--- TASK PROMPT ---
Present the records from the first line through the line containing "finalità illustrate nella cookie" as a Markdown table. Use the columns No. and Text, number the rows in order, and omit blank lines.

--- MATERIALS PROVIDED ---
=== Section Start ===

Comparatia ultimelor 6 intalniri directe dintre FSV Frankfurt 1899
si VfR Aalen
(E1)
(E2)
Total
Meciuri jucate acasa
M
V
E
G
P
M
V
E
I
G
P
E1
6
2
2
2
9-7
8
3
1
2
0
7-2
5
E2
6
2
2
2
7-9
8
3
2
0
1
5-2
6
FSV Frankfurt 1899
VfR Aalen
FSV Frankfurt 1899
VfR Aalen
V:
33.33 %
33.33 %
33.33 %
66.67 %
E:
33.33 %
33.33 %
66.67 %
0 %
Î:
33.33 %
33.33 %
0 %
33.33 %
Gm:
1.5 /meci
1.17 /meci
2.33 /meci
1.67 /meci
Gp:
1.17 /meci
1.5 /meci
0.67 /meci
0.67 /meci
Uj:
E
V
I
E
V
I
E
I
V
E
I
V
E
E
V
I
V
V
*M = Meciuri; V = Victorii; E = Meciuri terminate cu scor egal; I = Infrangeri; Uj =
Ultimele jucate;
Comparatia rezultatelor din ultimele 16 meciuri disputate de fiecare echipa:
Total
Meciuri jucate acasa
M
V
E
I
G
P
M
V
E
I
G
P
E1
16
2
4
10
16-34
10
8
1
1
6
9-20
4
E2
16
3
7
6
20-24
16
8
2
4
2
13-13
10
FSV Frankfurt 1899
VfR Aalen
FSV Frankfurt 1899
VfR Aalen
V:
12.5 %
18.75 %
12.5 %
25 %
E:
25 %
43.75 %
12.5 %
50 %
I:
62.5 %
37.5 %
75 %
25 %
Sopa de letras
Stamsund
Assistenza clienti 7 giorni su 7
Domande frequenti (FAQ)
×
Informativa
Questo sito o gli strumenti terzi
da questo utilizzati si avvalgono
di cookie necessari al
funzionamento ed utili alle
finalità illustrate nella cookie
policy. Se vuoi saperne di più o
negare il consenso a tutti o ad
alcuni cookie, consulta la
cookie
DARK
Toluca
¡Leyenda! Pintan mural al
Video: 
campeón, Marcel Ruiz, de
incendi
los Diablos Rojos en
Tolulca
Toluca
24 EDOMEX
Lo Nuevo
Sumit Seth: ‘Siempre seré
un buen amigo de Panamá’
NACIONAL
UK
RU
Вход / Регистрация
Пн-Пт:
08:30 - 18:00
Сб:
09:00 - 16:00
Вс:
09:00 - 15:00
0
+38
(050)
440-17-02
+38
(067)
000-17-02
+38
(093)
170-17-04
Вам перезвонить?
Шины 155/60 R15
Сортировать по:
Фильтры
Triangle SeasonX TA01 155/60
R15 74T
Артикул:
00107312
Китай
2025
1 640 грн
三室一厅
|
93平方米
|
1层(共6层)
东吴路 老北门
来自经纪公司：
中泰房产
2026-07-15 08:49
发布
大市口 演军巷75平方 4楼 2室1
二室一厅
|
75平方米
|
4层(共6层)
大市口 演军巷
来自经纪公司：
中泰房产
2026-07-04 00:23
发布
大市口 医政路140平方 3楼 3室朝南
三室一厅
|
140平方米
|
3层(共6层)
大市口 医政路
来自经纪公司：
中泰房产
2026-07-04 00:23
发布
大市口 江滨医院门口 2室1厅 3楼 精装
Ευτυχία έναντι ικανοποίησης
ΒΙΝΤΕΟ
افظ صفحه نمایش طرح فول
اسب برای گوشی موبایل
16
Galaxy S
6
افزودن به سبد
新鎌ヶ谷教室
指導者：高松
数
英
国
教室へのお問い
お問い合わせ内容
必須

=== Section End ===

--- OUTPUT ---
| No. | Text |
|---|---|
| 1 | Comparatia ultimelor 6 intalniri directe dintre FSV Frankfurt 1899 |
| 2 | si VfR Aalen |
| 3 | (E1) |
| 4 | (E2) |
| 5 | Total |
| 6 | Meciuri jucate acasa |
| 7 | M |
| 8 | V |
| 9 | E |
| 10 | G |
| 11 | P |
| 12 | M |
| 13 | V |
| 14 | E |
| 15 | I |
| 16 | G |
| 17 | P |
| 18 | E1 |
| 19 | 6 |
| 20 | 2 |
| 21 | 2 |
| 22 | 2 |
| 23 | 9-7 |
| 24 | 8 |
| 25 | 3 |
| 26 | 1 |
| 27 | 2 |
| 28 | 0 |
| 29 | 7-2 |
| 30 | 5 |
| 31 | E2 |
| 32 | 6 |
| 33 | 2 |
| 34 | 2 |
| 35 | 2 |
| 36 | 7-9 |
| 37 | 8 |
| 38 | 3 |
| 39 | 2 |
| 40 | 0 |
| 41 | 1 |
| 42 | 5-2 |
| 43 | 6 |
| 44 | FSV Frankfurt 1899 |
| 45 | VfR Aalen |
| 46 | FSV Frankfurt 1899 |
| 47 | VfR Aalen |
| 48 | V: |
| 49 | 33.33 % |
| 50 | 33.33 % |
| 51 | 33.33 % |
| 52 | 66.67 % |
| 53 | E: |
| 54 | 33.33 % |
| 55 | 33.33 % |
| 56 | 66.67 % |
| 57 | 0 % |
| 58 | Î: |
| 59 | 33.33 % |
| 60 | 33.33 % |
| 61 | 0 % |
| 62 | 33.33 % |
| 63 | Gm: |
| 64 | 1.5 /meci |
| 65 | 1.17 /meci |
| 66 | 2.33 /meci |
| 67 | 1.67 /meci |
| 68 | Gp: |
| 69 | 1.17 /meci |
| 70 | 1.5 /meci |
| 71 | 0.67 /meci |
| 72 | 0.67 /meci |
| 73 | Uj: |
| 74 | E |
| 75 | V |
| 76 | I |
| 77 | E |
| 78 | V |
| 79 | I |
| 80 | E |
| 81 | I |
| 82 | V |
| 83 | E |
| 84 | I |
| 85 | V |
| 86 | E |
| 87 | E |
| 88 | V |
| 89 | I |
| 90 | V |
| 91 | V |
| 92 | *M = Meciuri; V = Victorii; E = Meciuri terminate cu scor egal; I = Infrangeri; Uj = |
| 93 | Ultimele jucate; |
| 94 | Comparatia rezultatelor din ultimele 16 meciuri disputate de fiecare echipa: |
| 95 | Total |
| 96 | Meciuri jucate acasa |
| 97 | M |
| 98 | V |
| 99 | E |
| 100 | I |
| 101 | G |
| 102 | P |
| 103 | M |
| 104 | V |
| 105 | E |
| 106 | I |
| 107 | G |
| 108 | P |
| 109 | E1 |
| 110 | 16 |
| 111 | 2 |
| 112 | 4 |
| 113 | 10 |
| 114 | 16-34 |
| 115 | 10 |
| 116 | 8 |
| 117 | 1 |
| 118 | 1 |
| 119 | 6 |
| 120 | 9-20 |
| 121 | 4 |
| 122 | E2 |
| 123 | 16 |
| 124 | 3 |
| 125 | 7 |
| 126 | 6 |
| 127 | 20-24 |
| 128 | 16 |
| 129 | 8 |
| 130 | 2 |
| 131 | 4 |
| 132 | 2 |
| 133 | 13-13 |
| 134 | 10 |
| 135 | FSV Frankfurt 1899 |
| 136 | VfR Aalen |
| 137 | FSV Frankfurt 1899 |
| 138 | VfR Aalen |
| 139 | V: |
| 140 | 12.5 % |
| 141 | 18.75 % |
| 142 | 12.5 % |
| 143 | 25 % |
| 144 | E: |
| 145 | 25 % |
| 146 | 43.75 % |
| 147 | 12.5 % |
| 148 | 50 % |
| 149 | I: |
| 150 | 62.5 % |
| 151 | 37.5 % |
| 152 | 75 % |
| 153 | 25 % |
| 154 | Sopa de letras |
| 155 | Stamsund |
| 156 | Assistenza clienti 7 giorni su 7 |
| 157 | Domande frequenti (FAQ) |
| 158 | × |
| 159 | Informativa |
| 160 | Questo sito o gli strumenti terzi |
| 161 | da questo utilizzati si avvalgono |
| 162 | di cookie necessari al |
| 163 | funzionamento ed utili alle |
| 164 | finalità illustrate nella cookie |